Rząd wprowadza podsiadłowe. Można brać godzinę urlopu tytułem słuchania nowej płyty Dawida Podsiadło

Łukasz Jadaś
Kręcić nosem będą Polacy, którzy żądali dnia ustawowo wolnego od pracy. Rząd nie zgodził się na ustanowienie premiery płyty Dawida Podsiadło świętem narodowym. Skończyło się na kompromisie. Będzie tylko "podsiadłowe", czyli godzina urlopu na przesłuchanie całego "Małomiasteczkowego".
Fot. 123rf.com
Mimo wyczekiwanej od trzech lat premiery, piątek 19 października będzie w Polsce normalnym dniem roboczym. Centra handlowe, urzędy i szkoły będą pracowały bez zmian. Poza jedna godziną przerwy.

– "Podsiadłowe" zaczyna się od włączenia pierwszej piosenki i trwa pełne 60 minut, w czasie których można dowolnie przewijać utwory lub wciskać "repeat" – tłumaczy Ministerstwo Pracy. – Przysługuje każdemu Polakowi i nie można się go zrzec na korzyść innych fanów Podsiadło w rodzinie, biurze czy szkole.

Kontrowersyjne rozwiązanie nie wszystkim fanom przypadło do gustu.


– Przez godzinę to można najwyżej nauczyć się tekstu do "Cantate Tutti" – przyznaje rozczarowana Karolina z Krakowa. – Nyyja, nyę, stsm nstsm nsm łę mnye umn ztsą ntsem csżtnmę a tsncmż ą – nuci pod nosem fanka piosenkarza.

– Wystarczy 10 razy zapętlić "Dżins" i już praktycznie po urlopie – krytykuje zapisy w ustawie Kamil z Warszawy. – Kupiłem "Małomiasteczkowego" na CD, mam bilety na cztery koncerty na Torwarze i głosowałem na Dawida w X-Factorze, więc to nie fair, że kolega który tylko ściągnął ją ze Spotify, ma tyle samo podsiadłowego co ja.

Pomysł krytykują także ekonomiści.
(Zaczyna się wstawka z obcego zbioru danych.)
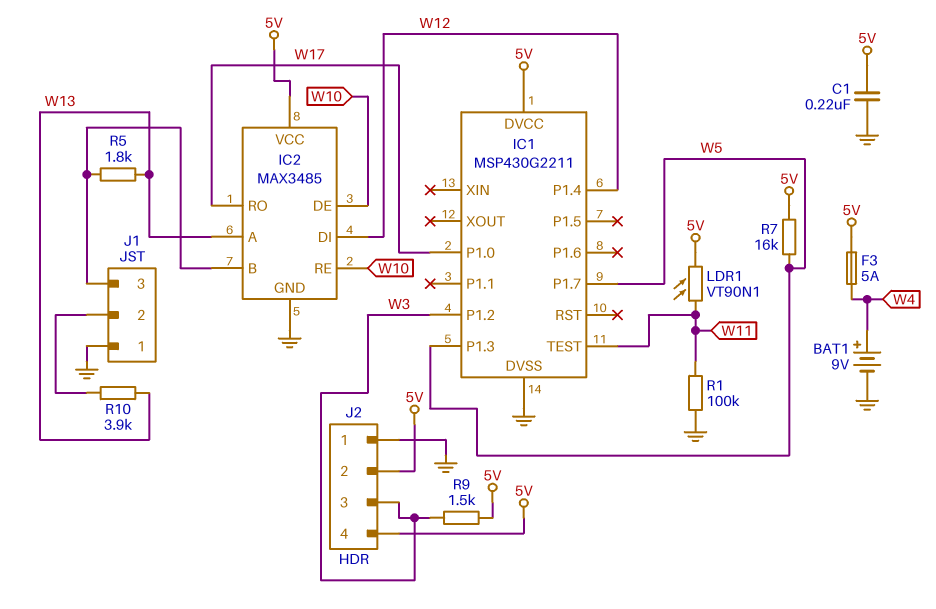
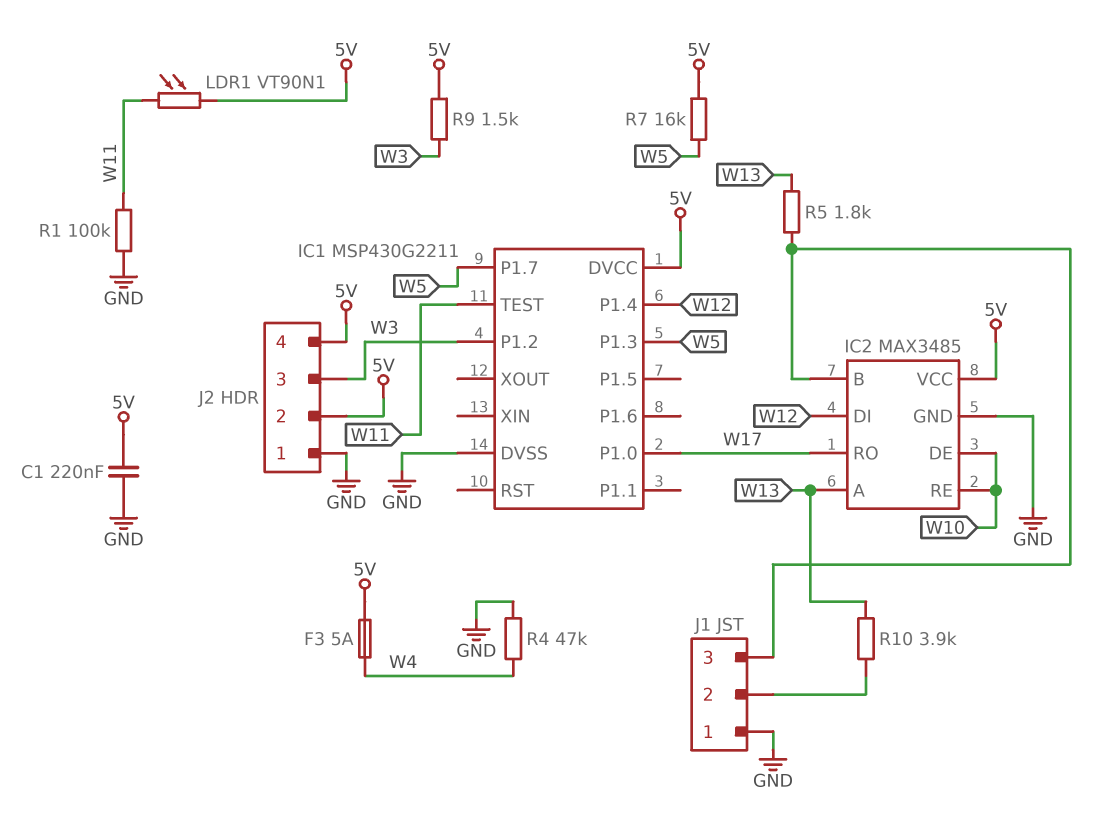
BAT1: 9V (plus W4, minus GND) -> none
R4: none -> 47k (GND, W4)

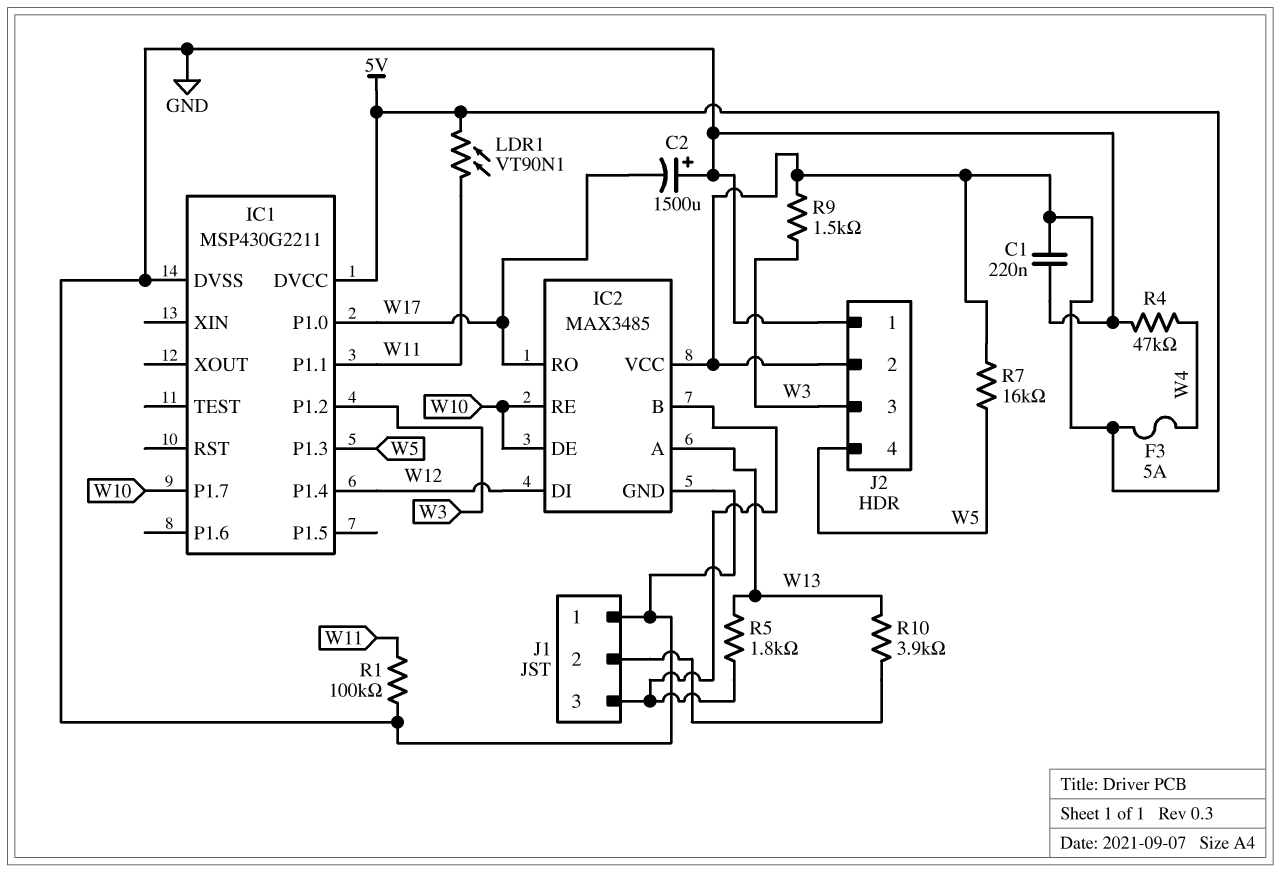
C2: none -> 1500uF (plus GND, minus W17)
IC1 pin P1.1: none -> W11
IC1 pin P1.7: W5 -> W10
IC1 pin TEST: W11 -> none
J2 pin 4: 5V -> W5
Podają za przykład Koreańczyków, którzy nie mają Dawida Podsiadło, pracują dużo więcej, dzięki czemu mają Samsunga i są dwa razy bogatsi od Polaków.

Jak ustalił ASZdziennik, ich obawy nie są bez podstaw. Bo sprytni Polacy znaleźli już sposób na obejście wymiaru godziny urlopu.

Na podsiadłowym tak im się spodobało, że kolejną godzinę biorą na żądanie.

To jest ASZdziennik, wszystkie cytaty i wydarzenia zostały zmyślone.